__EXERCISE DIRECTIONS__
Respond with exact copies of the lines running from the line that contains "left front paw: (655, 795)" to the end of the material.

---

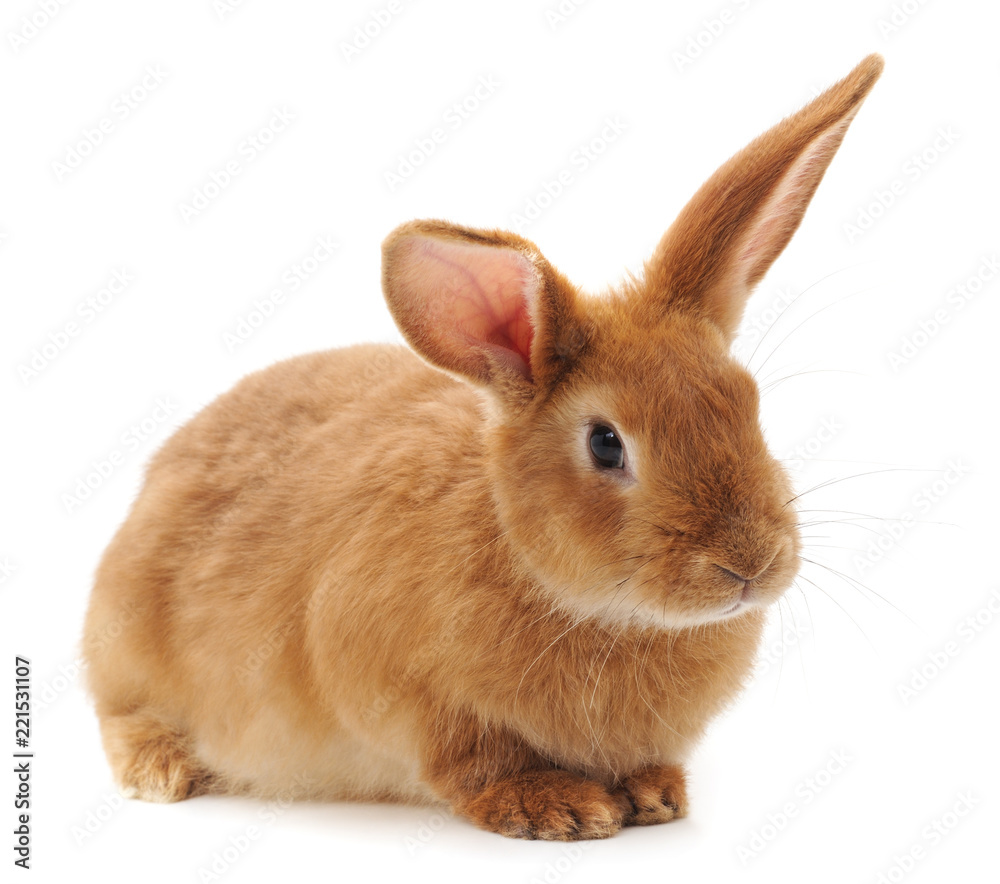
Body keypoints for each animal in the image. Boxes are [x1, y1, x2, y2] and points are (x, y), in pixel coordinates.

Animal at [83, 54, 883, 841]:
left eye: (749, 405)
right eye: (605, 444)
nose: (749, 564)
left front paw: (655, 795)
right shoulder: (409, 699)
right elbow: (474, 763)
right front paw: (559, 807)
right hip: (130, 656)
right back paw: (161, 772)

---

__RESULT__
left front paw: (655, 795)
right shoulder: (409, 699)
right elbow: (474, 763)
right front paw: (559, 807)
right hip: (130, 656)
right back paw: (161, 772)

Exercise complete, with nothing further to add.